Thu, Jan. 21, 2016, 3:15pm - 4:15pm
Frick Chemistry Laboratory, Taylor Auditorium
Host: John Groves
Biosynthesis of the [FeFe]-Hydrogenase Active Site
[FeFe] hydrogenases reversibly interconvert protons and H2 and are the most rapid H2-producing enzymes. Their active sites are comprised of a conventional [4Fe–4S] subcluster coupled to an organometallic, diiron (“[2Fe]H”) subcluster that features multiple CO and CN– ligands. Although chemists are adept at synthesizing the [2Fe]H subcluster and related model complexes, how Nature performs this formidable task is largely unknown. Unraveling the mechanism of [2Fe]H-subcluster biosynthesis is important for developing biohydrogen fuel technologies and presents fresh challenges in the coordination chemistry, radical chemistry, and biochemistry of Fe-S enzymes. My seminar will focus on the reaction chemistry performed by the radical SAM enzyme HydG, one of three maturase enzymes that build the [2Fe]H subcluster. The role of HydG is particularly interesting because it synthesizes CO and CN–, and it also assembles the first organometallic precursors to the [2Fe]H subcluster.
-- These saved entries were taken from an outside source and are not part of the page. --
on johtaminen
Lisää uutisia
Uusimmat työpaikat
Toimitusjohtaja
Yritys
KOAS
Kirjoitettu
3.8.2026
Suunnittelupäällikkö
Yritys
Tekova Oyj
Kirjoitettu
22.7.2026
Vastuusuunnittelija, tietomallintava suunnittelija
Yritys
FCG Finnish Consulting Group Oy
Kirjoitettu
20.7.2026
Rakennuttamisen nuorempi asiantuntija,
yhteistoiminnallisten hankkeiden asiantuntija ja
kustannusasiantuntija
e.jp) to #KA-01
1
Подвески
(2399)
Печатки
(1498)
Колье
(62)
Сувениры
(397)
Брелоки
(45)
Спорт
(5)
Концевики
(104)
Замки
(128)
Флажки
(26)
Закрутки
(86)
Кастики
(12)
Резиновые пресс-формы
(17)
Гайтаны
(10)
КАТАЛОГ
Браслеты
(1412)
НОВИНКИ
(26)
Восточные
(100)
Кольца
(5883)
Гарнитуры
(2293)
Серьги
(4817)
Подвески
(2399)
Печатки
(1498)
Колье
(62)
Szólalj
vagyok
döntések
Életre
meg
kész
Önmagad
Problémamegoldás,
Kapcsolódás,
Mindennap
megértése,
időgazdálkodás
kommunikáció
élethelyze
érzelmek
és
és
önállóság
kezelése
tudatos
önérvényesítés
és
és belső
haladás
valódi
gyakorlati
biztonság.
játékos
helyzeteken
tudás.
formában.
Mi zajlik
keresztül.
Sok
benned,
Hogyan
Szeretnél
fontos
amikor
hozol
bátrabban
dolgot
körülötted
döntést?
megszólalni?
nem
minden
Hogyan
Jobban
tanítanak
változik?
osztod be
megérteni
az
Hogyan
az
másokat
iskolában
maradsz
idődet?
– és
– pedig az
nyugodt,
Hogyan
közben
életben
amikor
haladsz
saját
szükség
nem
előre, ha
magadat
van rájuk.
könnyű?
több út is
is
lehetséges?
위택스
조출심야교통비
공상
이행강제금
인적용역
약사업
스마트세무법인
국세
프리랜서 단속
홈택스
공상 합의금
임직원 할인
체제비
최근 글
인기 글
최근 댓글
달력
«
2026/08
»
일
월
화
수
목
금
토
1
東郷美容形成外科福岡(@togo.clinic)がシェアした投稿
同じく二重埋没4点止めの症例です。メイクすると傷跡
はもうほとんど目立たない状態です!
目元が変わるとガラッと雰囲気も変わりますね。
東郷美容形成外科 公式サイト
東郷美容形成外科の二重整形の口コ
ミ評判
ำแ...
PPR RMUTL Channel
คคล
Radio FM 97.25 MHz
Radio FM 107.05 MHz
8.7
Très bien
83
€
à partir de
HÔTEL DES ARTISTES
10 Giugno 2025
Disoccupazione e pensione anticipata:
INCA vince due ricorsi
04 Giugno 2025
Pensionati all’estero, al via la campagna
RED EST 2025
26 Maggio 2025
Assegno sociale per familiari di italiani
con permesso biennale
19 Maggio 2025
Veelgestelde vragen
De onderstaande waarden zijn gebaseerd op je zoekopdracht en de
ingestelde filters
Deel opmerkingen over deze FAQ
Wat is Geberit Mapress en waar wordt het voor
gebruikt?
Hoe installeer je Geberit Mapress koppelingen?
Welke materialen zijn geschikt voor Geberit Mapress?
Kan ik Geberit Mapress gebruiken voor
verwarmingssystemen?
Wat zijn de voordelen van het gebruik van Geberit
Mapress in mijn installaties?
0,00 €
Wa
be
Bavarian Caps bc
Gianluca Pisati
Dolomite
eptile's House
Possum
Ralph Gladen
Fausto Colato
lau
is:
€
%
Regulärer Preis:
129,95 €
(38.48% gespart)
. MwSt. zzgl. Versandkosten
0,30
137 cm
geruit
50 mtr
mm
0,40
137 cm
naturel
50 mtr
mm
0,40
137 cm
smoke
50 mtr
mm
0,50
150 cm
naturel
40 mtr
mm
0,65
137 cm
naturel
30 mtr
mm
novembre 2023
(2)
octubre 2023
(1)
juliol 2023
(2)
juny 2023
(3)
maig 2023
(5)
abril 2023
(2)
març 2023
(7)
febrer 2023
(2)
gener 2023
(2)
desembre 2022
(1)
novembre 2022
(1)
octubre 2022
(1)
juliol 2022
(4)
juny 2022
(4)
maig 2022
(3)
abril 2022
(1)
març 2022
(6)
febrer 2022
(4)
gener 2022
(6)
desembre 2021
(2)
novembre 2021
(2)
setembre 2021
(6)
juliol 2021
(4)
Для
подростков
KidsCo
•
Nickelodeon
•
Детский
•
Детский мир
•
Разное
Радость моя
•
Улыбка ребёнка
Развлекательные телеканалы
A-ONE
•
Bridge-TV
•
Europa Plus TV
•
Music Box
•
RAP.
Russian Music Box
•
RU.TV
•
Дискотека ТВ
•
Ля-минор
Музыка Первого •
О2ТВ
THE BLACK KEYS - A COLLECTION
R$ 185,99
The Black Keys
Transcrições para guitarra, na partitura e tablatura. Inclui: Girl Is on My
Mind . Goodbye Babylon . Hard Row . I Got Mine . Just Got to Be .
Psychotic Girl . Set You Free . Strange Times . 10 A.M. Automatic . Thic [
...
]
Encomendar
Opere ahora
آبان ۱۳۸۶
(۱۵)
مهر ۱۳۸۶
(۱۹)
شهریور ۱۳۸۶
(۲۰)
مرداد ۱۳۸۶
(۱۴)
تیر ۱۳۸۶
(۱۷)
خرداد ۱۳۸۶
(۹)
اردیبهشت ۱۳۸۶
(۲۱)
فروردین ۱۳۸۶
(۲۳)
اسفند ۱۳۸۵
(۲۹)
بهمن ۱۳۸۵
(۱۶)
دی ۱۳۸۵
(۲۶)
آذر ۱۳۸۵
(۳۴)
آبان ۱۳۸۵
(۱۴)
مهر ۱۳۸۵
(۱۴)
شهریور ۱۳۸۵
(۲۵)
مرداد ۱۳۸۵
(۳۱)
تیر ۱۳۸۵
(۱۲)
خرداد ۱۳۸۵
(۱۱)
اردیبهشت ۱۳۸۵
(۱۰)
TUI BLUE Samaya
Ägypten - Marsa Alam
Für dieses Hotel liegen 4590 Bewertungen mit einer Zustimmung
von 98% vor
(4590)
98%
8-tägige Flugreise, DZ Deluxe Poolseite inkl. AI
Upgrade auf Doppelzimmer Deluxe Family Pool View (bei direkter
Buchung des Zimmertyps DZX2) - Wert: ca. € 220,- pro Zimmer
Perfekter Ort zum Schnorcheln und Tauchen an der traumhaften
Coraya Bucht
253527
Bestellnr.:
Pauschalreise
Characterization of intermediates using EPR (CW and pulse), time-resolved FTIR, and Mössbauer spectroscopies will be presented with an emphasis on the mechanisms of their formation and release. A primary topic of the seminar will be the surprising finding that free l-cysteine (Cys) functions as the ligand platform on which the first [Fe(CO)x(CN)y] intermediates are assembled. These results support a proposal in which HydG initially binds an inorganic [(Cys)Fe] moiety and releases an organometallic [(Cys)Fe(CO)2(CN)]– product. This model addresses and unifies the many contradictory reports regarding the metallocluster composition of HydG and the role of HydG in [2Fe]H subcluster biosynthesis.